How officials justified welfare cuts in the budget

Advisers argued that some cuts were overly generous

One of the welfare cuts which was among the most controversial was the axing of the bereavement grant, a €850 PRSI-based payment aimed at subsiding funeral costs.

One of the welfare cuts which was among the most controversial was the axing of the bereavement grant, a €850 PRSI-based payment aimed at subsiding funeral costs.

Mon, Feb 3, 2014, 01:00

The cuts dug deep for many in the end – but they were nowhere near as bad as they might have been.

When negotiations on Budget 2014 began, Minister for Social Protection Joan Burton was initially requested to make expenditure reductions of €440 million.

Across-the-board cuts to social welfare rates or steep reductions in child benefit payments were privately flagged by Burton’s officials in light of the scale of savings being sought.

In the end, the expenditure reduction sought of her department was just over half the initial amount.

Yet again, she had won out in the elaborate game of political poker that surrounds budget negotiations.

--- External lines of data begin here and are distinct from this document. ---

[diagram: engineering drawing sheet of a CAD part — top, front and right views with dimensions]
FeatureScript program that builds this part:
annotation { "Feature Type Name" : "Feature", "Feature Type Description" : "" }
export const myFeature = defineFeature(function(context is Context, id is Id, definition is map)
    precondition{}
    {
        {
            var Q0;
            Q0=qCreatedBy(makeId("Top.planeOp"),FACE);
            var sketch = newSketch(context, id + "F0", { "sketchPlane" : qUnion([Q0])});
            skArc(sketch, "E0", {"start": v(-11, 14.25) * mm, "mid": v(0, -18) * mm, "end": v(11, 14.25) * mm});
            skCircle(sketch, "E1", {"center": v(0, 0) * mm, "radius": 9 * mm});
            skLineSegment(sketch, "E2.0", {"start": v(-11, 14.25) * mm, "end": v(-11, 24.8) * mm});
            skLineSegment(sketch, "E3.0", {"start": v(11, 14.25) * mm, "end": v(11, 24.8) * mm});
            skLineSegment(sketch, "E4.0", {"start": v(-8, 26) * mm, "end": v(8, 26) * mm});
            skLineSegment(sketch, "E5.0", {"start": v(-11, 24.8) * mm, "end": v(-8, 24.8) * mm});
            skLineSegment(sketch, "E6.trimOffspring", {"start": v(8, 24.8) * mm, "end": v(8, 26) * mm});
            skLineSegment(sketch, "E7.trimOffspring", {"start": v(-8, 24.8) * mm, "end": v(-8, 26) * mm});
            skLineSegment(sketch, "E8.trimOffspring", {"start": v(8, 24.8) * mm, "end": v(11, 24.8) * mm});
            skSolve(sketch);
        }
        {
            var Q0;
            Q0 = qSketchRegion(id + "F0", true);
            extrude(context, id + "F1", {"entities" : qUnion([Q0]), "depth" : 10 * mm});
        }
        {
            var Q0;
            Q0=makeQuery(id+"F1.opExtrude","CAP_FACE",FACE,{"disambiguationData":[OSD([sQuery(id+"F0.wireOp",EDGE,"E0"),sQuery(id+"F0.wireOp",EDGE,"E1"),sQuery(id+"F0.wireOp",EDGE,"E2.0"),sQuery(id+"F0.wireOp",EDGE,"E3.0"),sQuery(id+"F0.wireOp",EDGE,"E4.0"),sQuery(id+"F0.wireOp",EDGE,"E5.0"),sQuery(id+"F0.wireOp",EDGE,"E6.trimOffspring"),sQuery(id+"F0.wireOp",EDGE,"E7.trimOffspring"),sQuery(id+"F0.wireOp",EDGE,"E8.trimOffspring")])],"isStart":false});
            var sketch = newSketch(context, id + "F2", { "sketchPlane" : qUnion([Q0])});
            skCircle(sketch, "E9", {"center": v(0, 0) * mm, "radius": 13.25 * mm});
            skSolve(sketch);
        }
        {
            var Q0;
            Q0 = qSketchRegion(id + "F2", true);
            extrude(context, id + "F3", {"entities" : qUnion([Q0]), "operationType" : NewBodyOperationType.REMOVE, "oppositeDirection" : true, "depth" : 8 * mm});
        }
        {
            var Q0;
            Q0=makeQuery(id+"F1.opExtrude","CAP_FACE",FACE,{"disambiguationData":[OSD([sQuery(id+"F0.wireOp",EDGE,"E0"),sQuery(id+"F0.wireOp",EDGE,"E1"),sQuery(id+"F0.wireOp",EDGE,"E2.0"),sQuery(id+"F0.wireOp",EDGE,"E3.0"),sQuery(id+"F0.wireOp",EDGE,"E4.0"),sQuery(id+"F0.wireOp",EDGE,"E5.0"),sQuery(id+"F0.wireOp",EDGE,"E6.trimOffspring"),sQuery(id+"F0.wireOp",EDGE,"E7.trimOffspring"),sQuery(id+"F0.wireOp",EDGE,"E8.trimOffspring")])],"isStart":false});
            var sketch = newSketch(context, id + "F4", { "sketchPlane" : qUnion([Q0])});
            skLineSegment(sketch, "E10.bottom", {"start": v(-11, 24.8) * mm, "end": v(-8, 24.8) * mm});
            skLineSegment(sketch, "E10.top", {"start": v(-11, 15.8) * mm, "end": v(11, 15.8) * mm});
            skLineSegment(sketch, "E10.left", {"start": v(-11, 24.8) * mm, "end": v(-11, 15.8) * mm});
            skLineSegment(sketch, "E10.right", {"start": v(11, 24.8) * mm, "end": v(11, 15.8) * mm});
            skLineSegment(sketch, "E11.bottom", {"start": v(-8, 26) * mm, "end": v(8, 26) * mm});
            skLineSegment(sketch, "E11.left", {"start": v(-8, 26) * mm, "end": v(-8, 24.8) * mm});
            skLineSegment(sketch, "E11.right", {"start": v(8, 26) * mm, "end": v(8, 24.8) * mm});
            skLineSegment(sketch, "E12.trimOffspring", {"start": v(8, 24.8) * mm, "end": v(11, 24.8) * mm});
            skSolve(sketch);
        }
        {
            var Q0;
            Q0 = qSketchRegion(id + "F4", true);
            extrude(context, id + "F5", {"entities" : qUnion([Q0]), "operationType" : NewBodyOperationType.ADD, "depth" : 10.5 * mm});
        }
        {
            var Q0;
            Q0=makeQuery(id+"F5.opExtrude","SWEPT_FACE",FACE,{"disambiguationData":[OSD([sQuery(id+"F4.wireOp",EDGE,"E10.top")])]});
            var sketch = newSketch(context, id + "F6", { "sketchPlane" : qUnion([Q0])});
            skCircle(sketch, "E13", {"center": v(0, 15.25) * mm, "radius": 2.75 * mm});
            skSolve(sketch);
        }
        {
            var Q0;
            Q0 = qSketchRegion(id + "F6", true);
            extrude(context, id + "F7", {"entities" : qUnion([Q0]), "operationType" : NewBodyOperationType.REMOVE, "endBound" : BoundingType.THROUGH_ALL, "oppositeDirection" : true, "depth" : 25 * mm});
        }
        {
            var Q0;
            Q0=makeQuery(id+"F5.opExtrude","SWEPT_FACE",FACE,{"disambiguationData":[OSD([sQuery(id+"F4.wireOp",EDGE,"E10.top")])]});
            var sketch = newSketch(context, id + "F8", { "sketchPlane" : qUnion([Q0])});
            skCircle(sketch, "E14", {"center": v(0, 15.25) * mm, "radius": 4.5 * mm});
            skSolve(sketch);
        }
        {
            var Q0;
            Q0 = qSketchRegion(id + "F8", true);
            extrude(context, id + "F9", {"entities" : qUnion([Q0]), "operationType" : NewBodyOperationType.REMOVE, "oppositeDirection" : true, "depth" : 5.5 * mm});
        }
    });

But this was of little consolation to those hit hardest as a result of welfare spending cuts – the young, the old and mothers-to-be.

Internal documents prepared by her officials reveal how these cuts were justified by her officials and ultimately signed off by Government.

In some cases, benefits were regarded as very generous by comparison with other EU payments, or unnecessary in light of other forms of social supports.

One of the welfare cuts which was among the most controversial was the axing of the bereavement grant, a €850 PRSI-based payment aimed at subsiding funeral costs.

It was justified largely on the basis of public ignorance over the payment and claims that some undertakers were factoring the grant into their overall bills.

“While the grant was useful at the time of bereavement, there is limited public awareness of it otherwise,” an internal briefing note reads.

“As with any subsidy/grant, the bereavement grant may have influenced a higher price. Undertakers are very much aware of the grant and advise families of it. Individual undertakers have also written to the department requesting that the grant be paid direct to undertakers, rather than to families; the department has rejected such suggestions.”

More vulnerable families unable to pay for a funeral would still be able to apply for an exceptional needs payment from the Department of Social Protection.

In the end, the grant – which would have benefitted about 20,000 people this year – was axed entirely with savings of €17 million this year.

Cuts to the maternity benefit also proved highly unpopular.

This measure, a reduction of €32 per week, combined with the taxation of the maternity benefit – introduced in the previous budget – meant the income for many mothers of newborns has fallen from almost €7,000 to just over €3,500.

The justification for these cuts was largely on the basis Ireland has “one of the highest birth rates in Europe and high participation by women in the labour force”.